Almost a year ago, the Monash HPC team embarked on a journey to extend the Monash Campus Cluster (MCC), the university’s internal heterogeneous HPC workhorse, onto R@CMon and the wider NeCTAR Australian Research Cloud. This is an ongoing collaborative effort between the R@CMon architects and tech-crew, and the MCC team, which has long-standing and strong engagements with the Monash research community. Recently, this journey has been further enriched by the close coordination with the MASSIVE team, which will enhance the sharing of technical artefacts and learnings between the two teams.

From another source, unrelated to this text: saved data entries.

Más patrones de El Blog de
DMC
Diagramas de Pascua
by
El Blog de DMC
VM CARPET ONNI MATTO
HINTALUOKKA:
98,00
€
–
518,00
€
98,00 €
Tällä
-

By September 2014, the MCC-on-the-Cloud has grown to over 600 cores, spanning across three nodes on the Australian Research Cloud. Its size was only limited because the Research Cloud was full and awaiting a wave of new infrastructure to be put in place. Nevertheless, Monash researchers from Engineering, Science, and FIT have collectively used over 850,000 CPU-core hours. Preferring the “MCC service”, they have offered their NeCTAR allocations to be managed by the MCC team, rather than building a cluster and installing the software stack by themselves. From the researchers’ perspective, this has the twofold benefit of providing a consistent user experience to that of the dedicated MCC and freeing them from the burden of managing cloud instances, software deployment, queue management, etc.
Deploying a usable high-performance/high-throughput computing (HPC/HTC) service on the cloud poses many challenges. Users expect a certain robustness and guaranteed service availability typical of traditional clusters. All this must be achieved despite the fluidity and heterogeneity of the cloud infrastructure and nuances in service offerings across the Research Cloud nodes. For example, one user reported that jobs were cancelled by the scheduler because they exceeded the specified wall time limits, and we subsequently discovered that some MCC “cloud” compute nodes were running on oversubscribed hosts (contrary to NeCTAR architecture guidelines). Nevertheless, we can declare that our efforts have paid off – MCC-on-the-cloud is now operating and delivering the reliable HPC/HTC computing service wrapped in the classic MCC look-and-feel that Monash researchers have come to depend on. Despite the many challenges, we are convinced that this is a good way to drive the federation forward.
Now with R@CMon Phase 2 coming online, we have taken a step closer towards realising this aim of “high-performance” computing on the cloud. Equipped with Intel Ivy Bridge Xeon processors, R@CMon Phase 2 hardware stands out amidst the cloud of commodity hardware on most other NeCTAR nodes. These specialist servers are already proving invaluable for floating-point intensive MPI applications. In production runs of a three-dimensional Spectral-Element method code, we observed performance of nearly double on these Xeons as compared to the AMD Opteron nodes across most of the rest of the cloud, even when hyper-threading is enabled. By pinning the guest vCPUs to a range of hyper-threaded cores on the host, we achieved a further 50% performance improvement; this is effectively over 2.6x improvement to the “commodity” AMD nodes. We look forward to implement this vCPU pinning feature once it is natively supported in OpenStack Juno, the RC’s next version.
Thus, our journey continues… Once RDMA (Remote Direct Memory Access) is enabled on Phase 2, accelerated networking will make it feasible to run large-scale, multi-host MPI workloads. Achieving this will take us even closer to a truly high-performance computing environment on the cloud. Look out for MCC science stories and infrastructure updates soon!